A União Europeia já havia anunciado, em abril do ano passado, a liberação de 47 milhões de euros para apoiar o Benin na luta contra o terrorismo.
Segundo o conjunto dos movimentos, é necessário que o presidente Patrice Talon reconsidere a sua política de cooperação militar com a França, e reestruture as boas relações com os países irmãos, especialmente o Níger.
“O resultado é que a situação de segurança no nosso país não está a melhorar. Estamos a perder por dois motivos. O terrorismo alastra para o norte do país e os países vizinhos não têm confiança em nós, especialmente o Níger, com o qual temos uma fronteira muito ativa”, destacou o Coordenador Geral da frente, Laurent Metongnon.

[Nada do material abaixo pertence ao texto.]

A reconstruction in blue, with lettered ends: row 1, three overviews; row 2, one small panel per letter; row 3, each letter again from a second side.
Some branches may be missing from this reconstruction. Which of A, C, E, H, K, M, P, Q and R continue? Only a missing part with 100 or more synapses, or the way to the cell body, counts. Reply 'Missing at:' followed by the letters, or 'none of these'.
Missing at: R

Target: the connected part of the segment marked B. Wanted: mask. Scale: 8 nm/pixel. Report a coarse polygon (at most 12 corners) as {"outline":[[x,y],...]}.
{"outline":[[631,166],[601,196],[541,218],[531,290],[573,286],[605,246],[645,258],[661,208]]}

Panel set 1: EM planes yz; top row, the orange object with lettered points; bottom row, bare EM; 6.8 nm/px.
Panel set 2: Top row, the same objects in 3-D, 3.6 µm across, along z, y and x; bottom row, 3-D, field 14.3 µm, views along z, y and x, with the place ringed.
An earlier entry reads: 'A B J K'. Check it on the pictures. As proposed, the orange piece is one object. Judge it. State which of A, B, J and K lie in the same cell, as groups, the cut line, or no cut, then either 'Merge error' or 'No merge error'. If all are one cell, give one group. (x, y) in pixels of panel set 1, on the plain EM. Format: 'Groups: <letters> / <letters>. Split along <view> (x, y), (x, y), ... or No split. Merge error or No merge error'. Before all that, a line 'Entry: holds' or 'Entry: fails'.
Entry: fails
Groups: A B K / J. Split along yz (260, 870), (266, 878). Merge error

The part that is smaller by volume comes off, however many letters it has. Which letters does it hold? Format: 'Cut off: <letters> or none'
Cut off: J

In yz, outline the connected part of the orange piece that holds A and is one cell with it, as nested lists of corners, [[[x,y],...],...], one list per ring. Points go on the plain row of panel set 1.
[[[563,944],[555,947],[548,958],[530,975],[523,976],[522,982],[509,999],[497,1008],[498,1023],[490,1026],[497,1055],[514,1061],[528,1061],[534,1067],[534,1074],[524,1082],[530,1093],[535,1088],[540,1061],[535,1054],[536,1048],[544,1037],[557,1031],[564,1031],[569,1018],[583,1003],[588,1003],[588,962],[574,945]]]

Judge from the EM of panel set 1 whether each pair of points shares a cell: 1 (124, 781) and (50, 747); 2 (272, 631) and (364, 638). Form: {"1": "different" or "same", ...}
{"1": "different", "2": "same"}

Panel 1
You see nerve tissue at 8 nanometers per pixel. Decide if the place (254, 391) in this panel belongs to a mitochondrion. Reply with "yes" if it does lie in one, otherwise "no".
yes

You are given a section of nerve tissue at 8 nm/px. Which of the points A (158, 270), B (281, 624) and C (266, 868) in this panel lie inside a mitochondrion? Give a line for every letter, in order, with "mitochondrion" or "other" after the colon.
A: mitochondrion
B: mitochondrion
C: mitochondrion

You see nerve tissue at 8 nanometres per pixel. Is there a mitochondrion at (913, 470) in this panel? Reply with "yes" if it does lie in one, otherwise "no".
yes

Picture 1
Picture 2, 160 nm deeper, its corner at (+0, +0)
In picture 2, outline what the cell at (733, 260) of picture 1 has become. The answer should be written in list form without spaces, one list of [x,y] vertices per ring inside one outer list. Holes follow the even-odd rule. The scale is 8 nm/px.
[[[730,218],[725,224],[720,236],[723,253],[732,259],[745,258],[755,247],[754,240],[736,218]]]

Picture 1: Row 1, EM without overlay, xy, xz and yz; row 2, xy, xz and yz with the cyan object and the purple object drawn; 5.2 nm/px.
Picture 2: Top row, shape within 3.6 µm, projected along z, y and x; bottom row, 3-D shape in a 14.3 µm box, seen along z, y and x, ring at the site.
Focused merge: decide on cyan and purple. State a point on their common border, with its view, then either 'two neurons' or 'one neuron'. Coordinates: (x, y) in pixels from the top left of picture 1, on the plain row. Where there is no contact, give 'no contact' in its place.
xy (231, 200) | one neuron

Estratégia da França no Benin
Segundo os países da Aliança dos Estados do Sahel (AES), a França vem usando bases fronteiriças no Benin e na Costa do Marfim, seus países aliados na região, para apoiar operações terroristas destinadas a desestabilizar os governos populares que expulsaram as tropas francesas.
Atualmente, a estratégia de reorganização dos franceses na região passa por “tornar invisível” os últimos pontos de apoios militares em suas antigas colônias na África do Oeste.
Em entrevista recente ao People’s Dispatch, o presidente da Organização dos Países da África Ocidental (OPAO), o beninense Philippe Noudjenoume, afirmou que desde fevereiro de 2023 seu país tem servido como campo de testes para esta nova estratégia militar.
“As tropas francesas ainda operam de Kandi tarde da noite, transportando equipamentos e pessoal militar para o aeroporto construído no Parque Nacional W, localizado na intersecção de Benin, Burkina Faso e Níger”. Mas eles são menos numerosos e não mantêm mais uma grande visibilidade em Kandi. Outra base mais discreta foi construída mais para o interior, perto de Ségbanna”, explica Noudjenoume.
A falta de combatividade dos militares franceses contra os grupos terroristas, segundo os movimentos populares do Benin, é o que levanta a necessidade de rever a política de cooperação militar do nosso país com a França.
“Temos de repensar radicalmente a nossa política de segurança e a nossa luta contra o terrorismo. Porque se tornou muito claro que existe um conluio entre a presença de forças militares francesas no Benin e o aumento dos ataques terroristas”, finaliza Laurent Metongnon.